Evelyn Steiner: Surely it's also a question of image control. Controlling a whole film is much more difficult than a single image. An individual photograph also has a greater iconic effect and is more readily recognisable. Consuming an image is also quicker and easier than a whole film. In addition, the privileged medium for discussion about architecture is still the book or journal; architects seem to prefer haptic media. So to what extent do your feature films and architecture documentaries feed off each other? 

Christoph Schaub: Naturally, these two genres do feed off each other. As a filmmaker, you generally have to engage with space. When shooting feature films, an interest in space is a prerequisite because, after all, you're forced to create a fictional space for the scenes and to develop the orientation of each scene in the feature film.

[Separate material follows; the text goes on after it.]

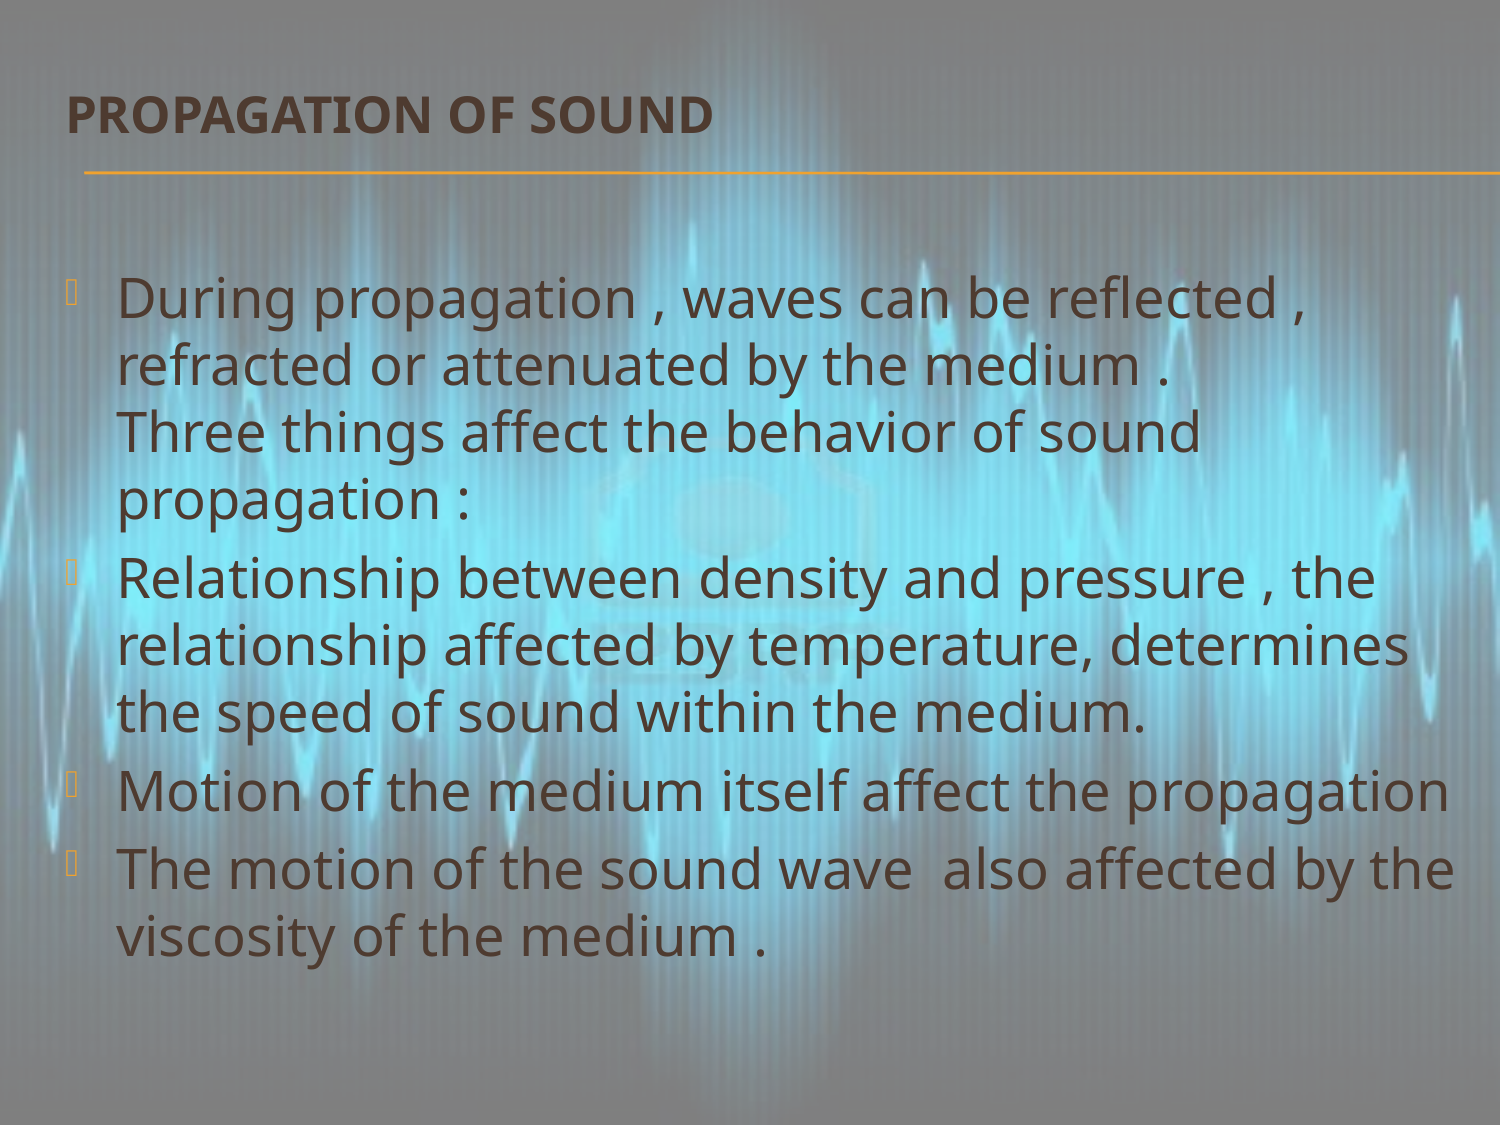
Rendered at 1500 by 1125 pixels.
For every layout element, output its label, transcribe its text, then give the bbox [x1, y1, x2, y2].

list During propagation , waves can be reflected , refracted or attenuated by the medium . Three things affect the behavior of sound propagation : Relationship between density and pressure , the relationship affected by temperature, determines the speed of sound within the medium. Motion of the medium itself affect the propagation The motion of the sound wave also affected by the viscosity of the medium . [49, 254, 1476, 998]
title Propagation of sound [50, 75, 1475, 213]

For example, you define a space by deciding how the characters stand in relation to each other; you create an orientation that's more complex than in natural life. Moreover, every space conveys a mood, a certain psychological or emotional expression, and there's also a need for a sensibility or an attitude towards the space, so as to clarify the purpose of each scene. 

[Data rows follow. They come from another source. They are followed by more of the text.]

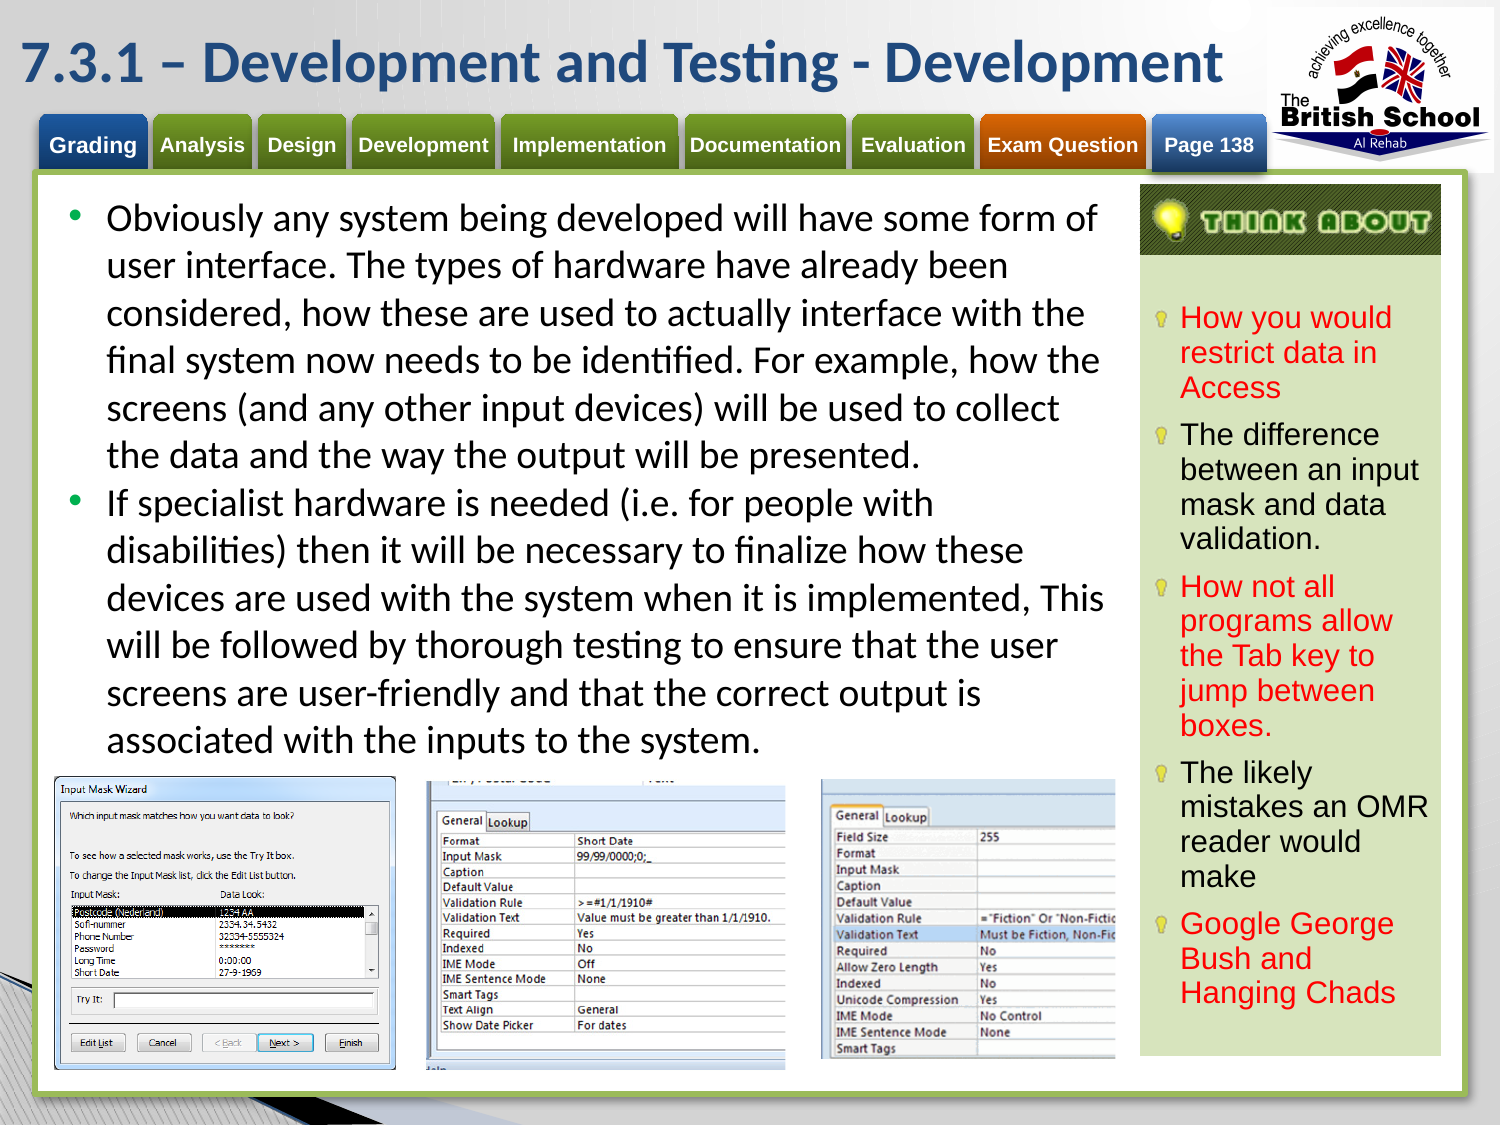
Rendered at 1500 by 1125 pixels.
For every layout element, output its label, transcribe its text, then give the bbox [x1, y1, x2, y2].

table_cell How you would restrict data in Access The difference between an input mask and data validation. How not all programs allow the Tab key to jump between boxes. The likely mistakes an OMR reader would make Google George Bush and Hanging Chads [1140, 255, 1441, 1056]
picture [1151, 912, 1170, 935]
picture [1151, 761, 1170, 784]
picture [820, 779, 1116, 1059]
table_header [1140, 184, 1441, 255]
picture [1267, 7, 1495, 173]
picture [1151, 423, 1170, 446]
picture [1151, 196, 1436, 247]
picture [423, 779, 786, 1071]
text_box Page 138 [1151, 113, 1268, 173]
picture [1151, 575, 1170, 598]
picture [54, 776, 396, 1070]
title 7.3.1 – Development and Testing - Development [5, 7, 1256, 110]
picture [1151, 307, 1170, 329]
text_box Obviously any system being developed will have some form of user interface. The types of hardware have already been considered, how these are used to actually interface with the final system now needs to be identified. For example, how the screens (and any other input devices) will be used to collect the data and the way the output will be presented. If specialist hardware is needed (i.e. for people with disabilities) then it will be necessary to finalize how these devices are used with the system when it is implemented, This will be followed by thorough testing to ensure that the user screens are user-friendly and that the correct output is associated with the inputs to the system. [53, 184, 1134, 769]
picture [281, 1114, 303, 1125]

Evelyn Steiner: So what role does architecture play in your feature films? In your film ‛Jeune Homme’ (2006), in which an 18-year-old from German- speaking Switzerland protests against his conservative family by applying as an au pair in French-speaking Switzerland, you appear to purposefully use architecture as a means of expressing the change in social milieu: the cramped lower-middle-class terraced single-family house in the canton Zurich is contrasted with the spacious villa in Western Switzerland, which is flooded with light. 

Christoph Schaub: Architecture and the spaces that you assign to characters always say something about the characters as well, about their background, much like a person's clothes, hairstyle or way of speaking. Of course, this calls for very careful selection. The young lead actor comes from a lower-middle-class backwater, a cramped little house without much light. After getting away, he then lives with an upper-class family in a wonderful modern house from the 60s by Lake Geneva. The architectural environment naturally lends this family a very different aura, but also represents the fact that a lot of new things are naturally opening up for the main character. 

Evelyn Steiner: In the 2015 summer semester, you collaborated with ETH Studio Basel in Casablanca to explore the limits and possibilities of the film medium as an analytical tool for the profession of architecture. Could you briefly tell us something about this collaboration and the findings? 

Christoph Schaub: I had the pleasure of working together with Studio Basel, with the professors Marcel Meili and Roger Diener. They invited me to explore how architecture, the urban space or the landscape can be captured and represented with film. On the one hand, there was a content- based approach; the students researched urban transformations in Casablanca. On the other hand, there was the question of how to represent the results with films and images. I had the task of showing the students how you can film, for example, a neighbourhood, new types of residence or even slums in Casablanca. The students were assigned quite specific topics and they then had two tasks, which I would describe with the phrases ‛capturing the site’ and ‛capturing the dynamics’. ‛Capturing the site’ was about issues involving recording and representing space. ‛Capturing the dynamics’ was primarily about the content, about the motion of the city. It was an extremely fascinating and good collaboration with the professors, assistants and students. 

Biography: 

Christoph Schaub, born in 1958 in Zurich, abandoned his German studies to devote himself to film. With others, he co-founded the cinemas RiffRaff, Bourbaki and Houdini in Zurich. His best-known feature films are ‛Julia's Disappearance’, ‛Happy New Year’, ‛Jeune Homme’ and ‛Sternenberg’. However, documentary films on architectural and urbanist topics are also an important part of his work. His films attract considerable attention and praise, nationally and internationally.